JOURNAL, OR STORY WITHOUT WORDS
And I follow the hand copying what it had written years ago,
never knowing it would survive and mean something other,
perhaps even more, than it had intended, from history as
record to history re-conceived, re-purposed, not as knowledge
but a divining of underpinnings, the person-in-process becoming
never-was or to be what-became-of-him looking back
from the place where he’d looked toward but which was
no longer there or still uncreated and in the creation absorbing
what had gone before and turning in on itself, the writing
coming unstuck, its nails loosening, pulling with it part
of the wall, syntax spilling all over the place, a ghost dance
hoping to scrub the present clear, bring back the never there,
desired all the more for that.
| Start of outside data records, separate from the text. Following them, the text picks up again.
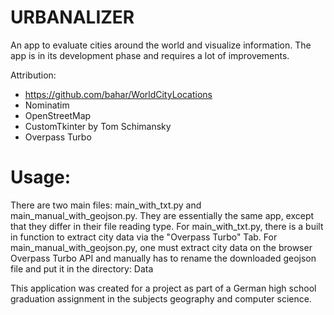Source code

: # URBANALIZER #
An app to evaluate cities around the world and visualize information. The app is in its development phase and requires a lot of improvements. 

Attribution: 
- https://github.com/bahar/WorldCityLocations
- Nominatim
- OpenStreetMap
- CustomTkinter by Tom Schimansky
- Overpass Turbo

# Usage:
There are two main files: main_with_txt.py and main_manual_with_geojson.py. 
They are essentially the same app, except that they differ in their file reading type. 
For main_with_txt.py, there is a built in function to extract city data via the "Overpass Turbo" Tab.
For main_manual_with_geojson.py, one must extract city data on the browser Overpass Turbo API and manually has to rename the downloaded geojson file and put it in the directory: Data

This application was created for a project as part of a German high school graduation assignment in the subjects geography and computer science.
And now all this is lying in wait,
in ambush at the tips of my fingers, in the fingers themselves,
from a child’s join-up letters to cursive to the scrawl and callus
time makes, hastening, abbreviating, cutting corners
till what you see is a virtual unintelligible you that grew out of itself,
though something unveils you, writes you the way God thought
the world in letters of the word which, we found out, can mean
just about anything and we had to supply our own thought,
the way the riddler Daniel supplied his own Aramaic vowels
to make what he needed for the writing on the wall, or the way
I found decades-old pages I thought were in my father’s hand
but were in mine, I’d absorbed him, he was the source, wrong
as it turned out, the way Pliny held the waters of the Mediterranean
derived not from the Straits of Gibraltar but from the Black Sea
since the tide always flowing out of there never ebbs, pages
I later found when they was barely legible having been dropped
overboard on the Galata ferry, run over by Taurian bandits,
ransomed from a Trastevere urchin who found it in the river’s mud
after everything I had was stolen and, nothing worth, dumped,
then again lost and found in the malarial swamp that had once been
the inland lake and harbor of Rhegura, and which I saved to be able
to write this up from words I can not or barely make out,
some in languages I didn’t or no longer know, which can
mean a number of things, or nothing, in a story without words.